I shifted Mireille in my arms, cradling her head against my shoulder as her breathing deepened.

Her pulse had slowed to an almost imperceptible rhythm.

Not death, but the suspended animation that accompanied divine transformation.

Her mortal body was reshaping itself around her awakening divinity, cells restructuring to accommodate power no human form was meant to contain.

How long would it take? Days? Weeks?

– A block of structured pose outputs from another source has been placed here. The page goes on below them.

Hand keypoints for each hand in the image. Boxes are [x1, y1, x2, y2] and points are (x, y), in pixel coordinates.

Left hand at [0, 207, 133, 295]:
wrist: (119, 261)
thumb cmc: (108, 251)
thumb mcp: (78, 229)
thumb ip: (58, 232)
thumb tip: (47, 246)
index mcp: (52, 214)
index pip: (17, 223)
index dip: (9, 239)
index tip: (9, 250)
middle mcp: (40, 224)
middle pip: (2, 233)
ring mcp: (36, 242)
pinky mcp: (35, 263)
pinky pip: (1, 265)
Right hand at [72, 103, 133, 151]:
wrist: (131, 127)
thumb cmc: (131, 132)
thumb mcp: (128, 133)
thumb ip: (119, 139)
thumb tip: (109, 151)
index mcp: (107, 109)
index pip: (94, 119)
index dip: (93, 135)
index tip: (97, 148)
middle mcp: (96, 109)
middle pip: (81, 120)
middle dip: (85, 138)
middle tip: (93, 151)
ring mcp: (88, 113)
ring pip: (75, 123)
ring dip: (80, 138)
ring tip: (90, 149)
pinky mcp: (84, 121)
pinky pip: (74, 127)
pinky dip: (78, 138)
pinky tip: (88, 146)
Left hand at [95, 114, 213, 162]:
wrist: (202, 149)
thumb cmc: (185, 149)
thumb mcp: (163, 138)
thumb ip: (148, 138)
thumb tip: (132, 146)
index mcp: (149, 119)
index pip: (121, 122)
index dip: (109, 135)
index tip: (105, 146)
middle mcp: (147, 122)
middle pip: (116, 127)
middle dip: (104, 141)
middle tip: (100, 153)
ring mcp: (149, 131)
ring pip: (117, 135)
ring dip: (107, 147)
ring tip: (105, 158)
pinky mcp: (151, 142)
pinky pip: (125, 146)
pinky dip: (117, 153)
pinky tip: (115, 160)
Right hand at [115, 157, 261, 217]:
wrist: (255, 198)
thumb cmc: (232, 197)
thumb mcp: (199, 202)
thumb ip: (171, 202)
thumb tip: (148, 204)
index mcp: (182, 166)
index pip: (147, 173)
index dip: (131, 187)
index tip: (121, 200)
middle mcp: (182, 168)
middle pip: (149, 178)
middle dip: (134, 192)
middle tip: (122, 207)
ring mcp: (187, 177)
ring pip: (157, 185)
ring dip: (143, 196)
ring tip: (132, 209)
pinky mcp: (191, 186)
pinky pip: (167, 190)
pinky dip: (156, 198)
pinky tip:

I had never witnessed the awakening of a goddess before.

All my kin had emerged fully formed from the void, shaped by my will and purpose.

And the demigods and -goddesses born of my kin either had their divinity awakened at birth or lived and died a mortal life.

No true goddess had grown from infant to woman.

None had lived as mortal before ascending.

I pressed my lips to her forehead, a gesture of tenderness that felt foreign after eons of existing without such sentiments.

Her skin was cool beneath my touch, the heat of mortality already fading as divinity took hold.

Soon she would burn as I did, with the cold fire of stars and forgotten realms.

Would she remember her mortal life? Would she recall the torture Vharok had inflicted, the isolation of her childhood, the moments of connection we had shared through stone and darkness? Or would those memories dissolve before the rising sun of her godhood?

The thought of her forgetting me—forgetting us—sent a pang of something disconcertingly like fear through my ancient heart.

I wanted her to remember. Needed her to.

Not just the pain and betrayal, but the gentle words exchanged in darkness, the way her hand had sought mine through the bars, the trust that had grown between us despite everything.

I tightened my hold on her, as if my grip could somehow anchor her memories to this realm. As if I could bind her to me not just through divine power but through the shared experience of these dungeon walls.

Vharok’s roars intensified, punctuated by the sound of straining metal.

The rune-etched manacle that held him would not yield—I could feel the ancient magic still holding firm—but his fury lent him strength beyond what those restraints had been designed to contain.

It wouldn’t be long before he broke free.

Hours, perhaps, rather than the days it would take Mireille to complete her transformation.

No matter. By then, we would be far from here, safe within my realm where even Vharok, for all his power as God of Flesh, could not follow without invitation.

I looked down at Mireille’s face once more, memorizing the mortal features that would soon begin to shift.

The high cheekbones inherited from her mother.

The stubborn set of her jaw, even in unconsciousness.

The delicate sweep of her lashes against skin that already showed the first hints of the luminescence that marked divinity.

“Soon, yshera,” I murmured, the endearment falling from my lips like a prayer. “Soon you will have everything.”

I turned toward Vharok as I stepped out of my prison, cradling Mireille against me.

His form strained against the single manacle, blood running from his wrist where metal bit into flesh, his face twisted in a fury so absolute it had transformed his features into something bestial.

The dungeon trembled beneath my feet—its wards, its runes, its weak mortal structure no longer able to contain me.

My power steadied, no longer flickering but flowing through me in a constant tide, the form I had been forced to cage now standing unbound.